I turned to glance at the teacher lady in hopes that I could send her a look of confusion and despair that would inspire her to help me. She only opened one eye sternly and then closed her eyes tightly again. It made it look like she was giving me the stink eye, so I turned back to the wall. The "meditation" started to feel like time-out, except I didn't know what I was in trouble for.
I was still hoping something would change and that someone who knew what was going on would bring me into the loop. I started analyzing the paint on the wall, trying to think deep, peaceful thoughts about it. Since my hands were in the perfect position for it, I started twiddling my thumbs. I sang the alphabet backwards in my head. I started playing "99 Bottles of Beer on the Wall" by myself, in silence, but then I decided that beer was inappropriate for a meditation session, so I changed my mental lyrics to "99 Bottles of Tea". I only got to 96 bottles of tea before I got bored and started sighing some more.
I tried focusing on the birds outside, because Buddhists care about nature, right? I know it goes more deeply than that, but no one wanted to tell me how or why. I recognized the calls of the rufous-collared sparrow and the great kiskadee. I mused over the fact that many people associate bird calls with peace and tranquility because they don't know much about birds. They think birds are singing or calling because they just can't contain their joy over the beauty of the morn'. In fact, birds are usually singing or calling because they see danger, or because they're horny and are trying to attract a mate.

====

» YOUR GOAL:
Carry on the meditation-session story from its last sentence. Nothing in the records is needed here.

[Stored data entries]
====

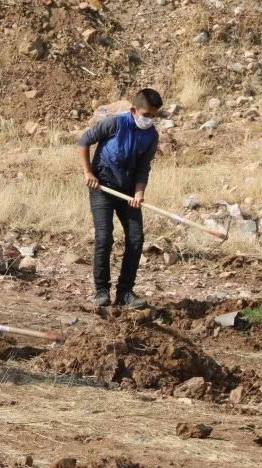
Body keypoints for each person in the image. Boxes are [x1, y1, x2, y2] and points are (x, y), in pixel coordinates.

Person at [77, 88, 163, 309]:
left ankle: (125, 292)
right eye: (147, 115)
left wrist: (139, 193)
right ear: (134, 110)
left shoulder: (151, 136)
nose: (150, 120)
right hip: (102, 188)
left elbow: (144, 167)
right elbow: (84, 141)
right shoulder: (114, 124)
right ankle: (101, 291)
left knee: (135, 239)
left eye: (154, 116)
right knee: (104, 237)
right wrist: (88, 173)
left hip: (128, 193)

====

» EXERCISE RESULT:
After about 30 minutes, I ran out of things to think about. I know you're not supposed to think about things while you're meditating, but no one gave me any tips on how to not think, and my little hyperactive rat wheel brain wouldn't know where to start. "Restless" doesn't begin to describe how I was feeling. I remembered reading once how when people first get into meditation, they're supposed to start off by trying to meditate for only a couple of minutes, and they're supposed to slowly build up to these long, two-hour blocks that this Buddhist center had imposed. I started to panic at the thought of being forced to sit like that for another 90 minutes. What if the potentially fun walk the woman had mentioned didn't occur until AFTER 2 hours of staring at the wall? WHAT IF I HAD TO SIT LIKE THAT FOR ANOTHER 90 MINUTES?!?
I couldn't take it anymore. I stood up, rubbed Alexandre on the shoulder in an attempt to communicate "I'm fine, stay as long as you'd like," and I walked out of the room. I may have been breaking a rule by leaving, but it's hard to know if you're breaking a rule if no one tells you what the rules are.
I planned to get a head start on that walk by talking a walk around the neighborhood. But to my dismay, someone had locked the padlock back up! I was trapped inside the tiny Buddhist center! I think I actually mumbled "aw, HELL no!" to myself. I walked back to the "backyard" area behind the little house, which was literally just a slab of concrete. I figured I'd just sit on it and wait for Alexandre. It'd be better than being inside, because at least I'd be allowed to look at stuff.
But just as I sat down, the original leader man in the black flip flops came out.
"Miss?" he said.
"I'm very sorry," I started to explain. "I was just really confused because we missed the introductory class and I didn't know how long I needed to sit there."
"OK." was all he said. He walked over to the padlock and unlocked it, even though I didn't ask him to.
"I mean, I'd really like to know what's going on --"
"OK." he said again.
I almost felt like he was thinking, "yes, please, go. We don't need your anxious kind around here."
Just then, Alexandre came out.
"Are you OK?" he asked.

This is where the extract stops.